La Cour relève, par ailleurs, les risques liés aux choix de la Banque de France dans le recyclage et la fabrication de la monnaie fiduciaire, dont l’évolution de l’utilisation apparait incertaine. Aussi, la Cour assure que ce « pari industriel », qui tend à faire de la Banque de France le premier pôle public en matière de fabrication de billets dans l’Eurosystème, devra s’accompagner d’un fort pilotage et de la réalisation d’un bilan en 2019, avant le lancement d’opérations de construction de nouvelles imprimeries.

Relevant la réduction significative de ses effectifs, la Cour appelle toutefois la Banque de France à définir des objectifs explicites en matière d’évolution de la masse salariale à moyen terme et à poursuivre celui de la réduction des dépenses sociales à un niveau cible de 10 % de la masse salariale, insuffisamment atteint de façon durable.

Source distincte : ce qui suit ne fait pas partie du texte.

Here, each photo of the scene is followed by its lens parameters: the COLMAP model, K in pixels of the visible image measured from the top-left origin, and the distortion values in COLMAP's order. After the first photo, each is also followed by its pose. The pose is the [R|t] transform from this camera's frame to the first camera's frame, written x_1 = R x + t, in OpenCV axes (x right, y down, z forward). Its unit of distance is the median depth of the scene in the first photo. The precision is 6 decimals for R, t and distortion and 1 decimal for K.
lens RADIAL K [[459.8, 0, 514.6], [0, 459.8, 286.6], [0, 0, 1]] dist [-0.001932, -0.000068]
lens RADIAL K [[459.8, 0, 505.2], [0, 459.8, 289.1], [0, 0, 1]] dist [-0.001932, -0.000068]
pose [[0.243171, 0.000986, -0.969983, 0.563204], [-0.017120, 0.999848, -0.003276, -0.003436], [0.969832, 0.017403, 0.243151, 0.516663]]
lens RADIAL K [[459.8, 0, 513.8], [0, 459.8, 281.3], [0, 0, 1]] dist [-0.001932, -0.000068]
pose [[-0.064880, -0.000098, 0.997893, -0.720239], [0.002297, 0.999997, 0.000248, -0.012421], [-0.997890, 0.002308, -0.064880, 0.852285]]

En outre, la Cour invite à mieux encadrer la politique de mécénat de la Banque de France afin de mieux se recentrer sur des actions en lien avec ses missions.

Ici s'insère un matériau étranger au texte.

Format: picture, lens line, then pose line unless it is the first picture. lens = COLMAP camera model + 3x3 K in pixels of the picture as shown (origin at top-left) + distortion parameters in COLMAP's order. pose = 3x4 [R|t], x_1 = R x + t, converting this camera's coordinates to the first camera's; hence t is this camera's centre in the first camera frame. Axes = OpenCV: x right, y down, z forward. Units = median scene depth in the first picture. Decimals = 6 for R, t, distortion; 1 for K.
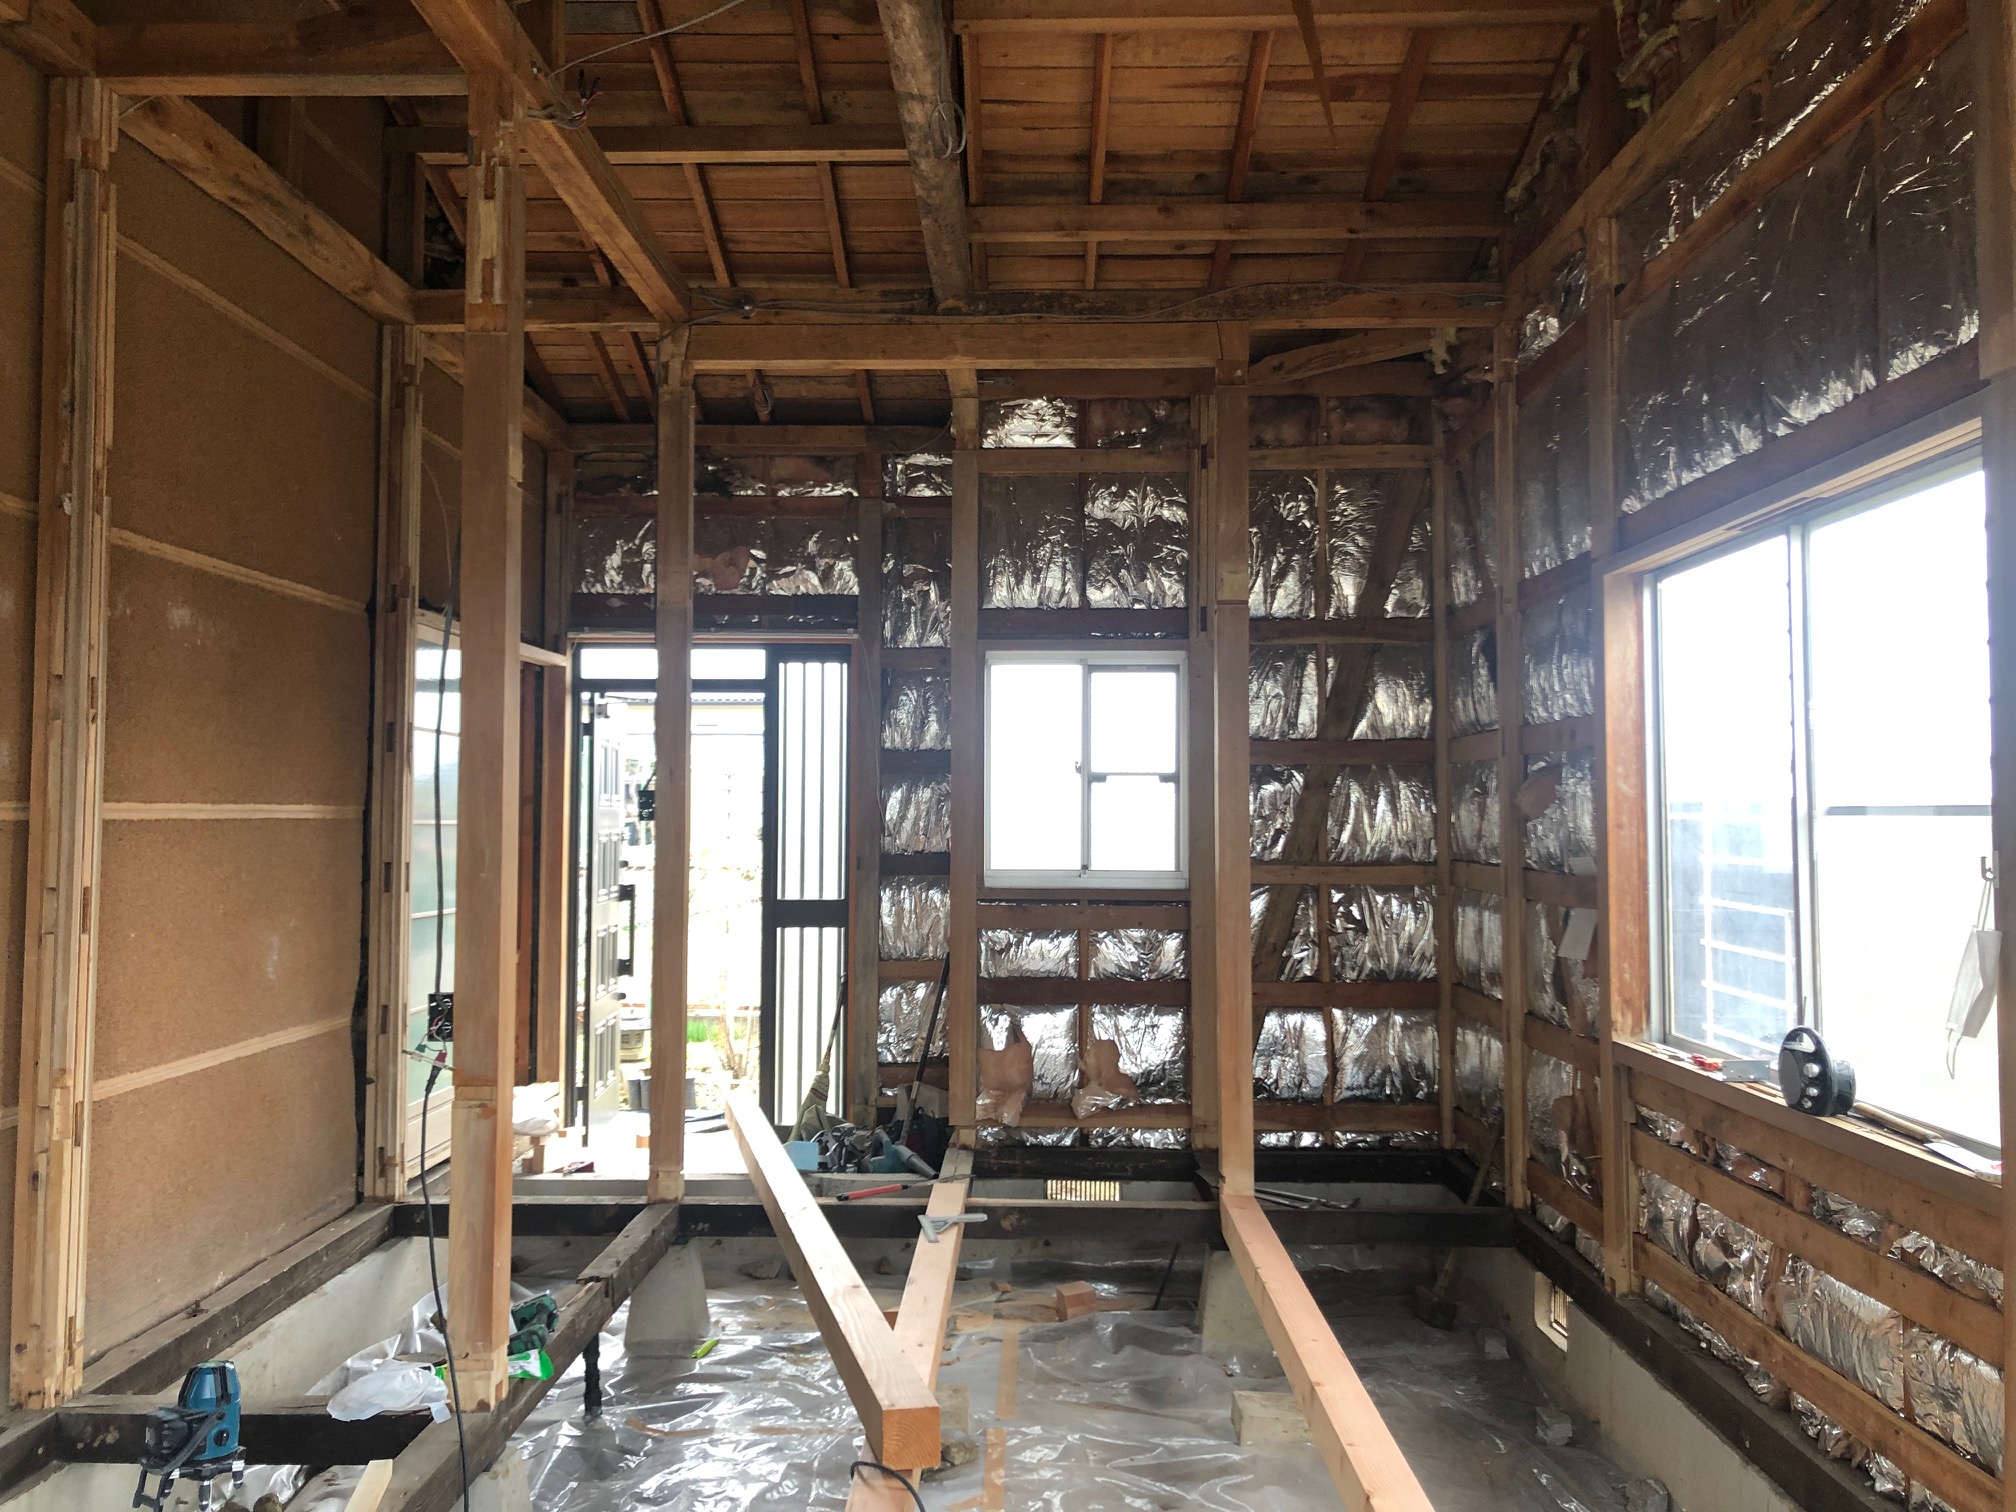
lens RADIAL K [[1651.3, 0, 998.6], [0, 1651.3, 735.9], [0, 0, 1]] dist [0.055871, -0.058236]
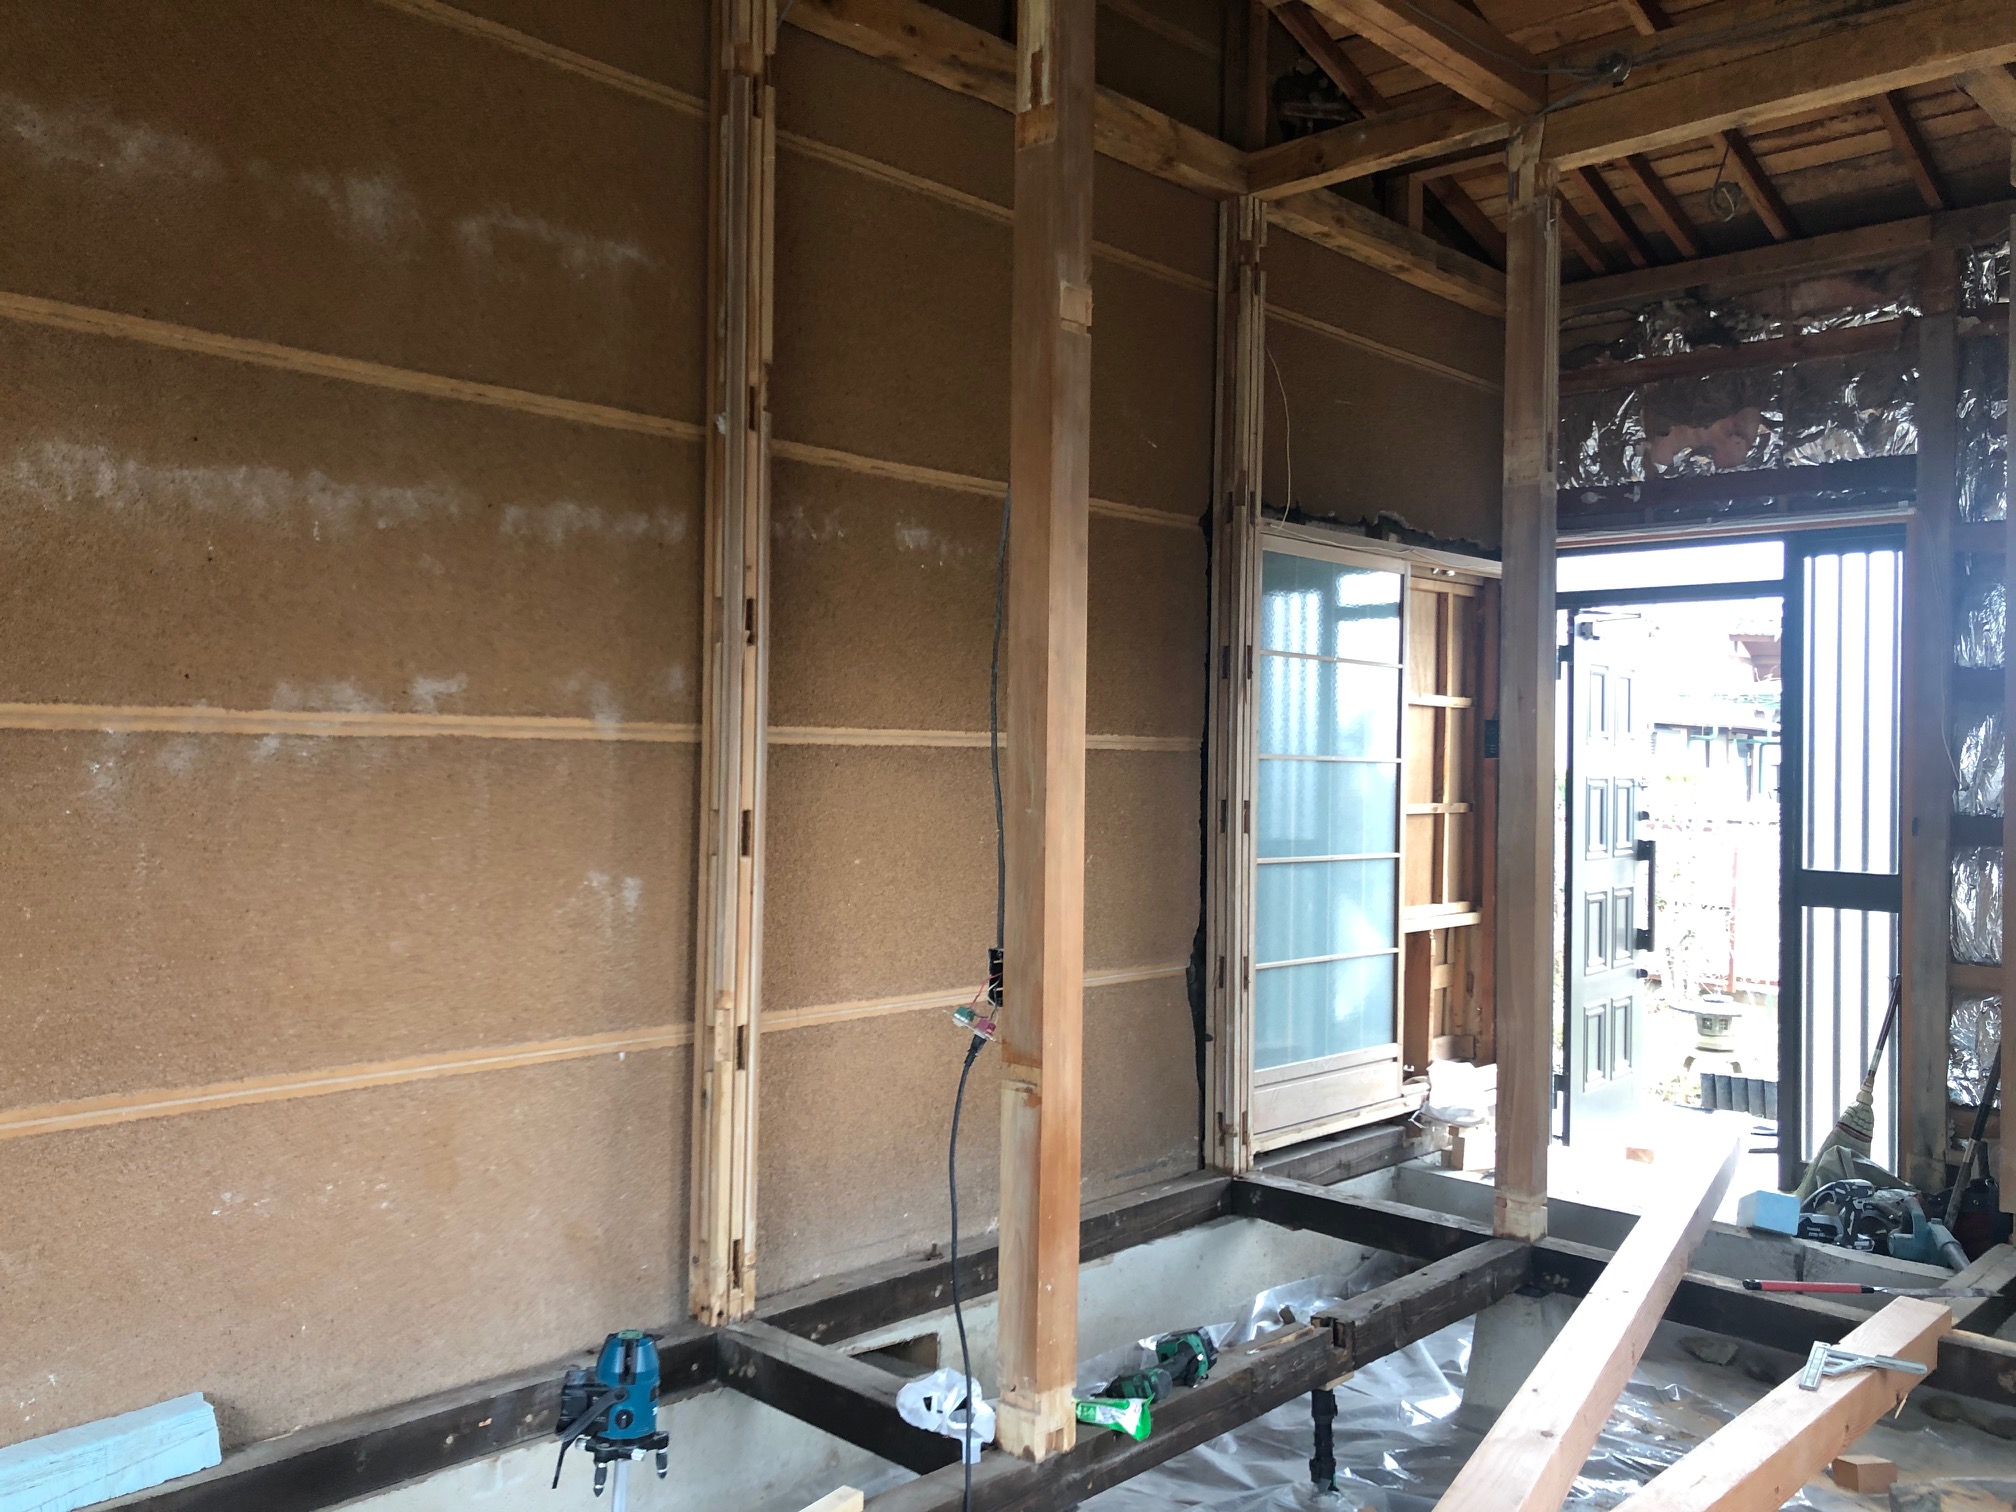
lens RADIAL K [[1651.3, 0, 998.6], [0, 1651.3, 735.9], [0, 0, 1]] dist [0.055871, -0.058236]
pose [[0.735703, 0.003720, -0.677294, 0.150897], [0.017732, 0.999536, 0.024752, 0.016376], [0.677072, -0.030220, 0.735296, 0.252213]]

En conclusions, la Cour des comptes formule 11 recommandations :
- Respecter l’obligation légale de compensation des coûts de la Banque en remplaçant la pratique irrégulière d’imputation sur une recette de dividende par l’inscription de crédits budgétaires ;
- engager rapidement une réflexion stratégique sur les missions de la Banque après 2020 qui devra se traduire dans le nouveau contrat avec l’État ;
- réviser la stratégie fiduciaire de la Banque en établissant un bilan actualisé des besoins de recyclage à moyen terme en concertation avec les acteurs de la filière ;
- effectuer un bilan précis des besoins de production de billets (euros et billets étrangers) en 2019 avant le lancement de la construction de la nouvelle imprimerie ;
- faire de l’accord d’intéressement un outil managérial au service de la transformation de la Banque ;
- se doter d’une cible explicite d’évolution de la masse salariale à moyen terme en cohérence avec celle des effectifs ;
- plafonner la bonification pour fractionnement des congés au maximum légal, soit deux jours supplémentaires au lieu de quatre ;
- réduire le poids relatif des dépenses sociales, en définissant des objectifs et des échéances précises et veiller en particulier à réduire les coûts dans les domaines de la restauration collective, des centres de vacances et de la complémentaire santé ;
- instaurer un pilotage global de la fonction immobilière incluant des indicateurs de coûts ;
- clarifier les objectifs du maintien d’un parc de logements pour les agents de la Banque de France et en tirer les conséquences pour sa gestion ;
- veiller à ce que les actions en matière de mécénat restent en lien direct avec les missions de la Banque de France.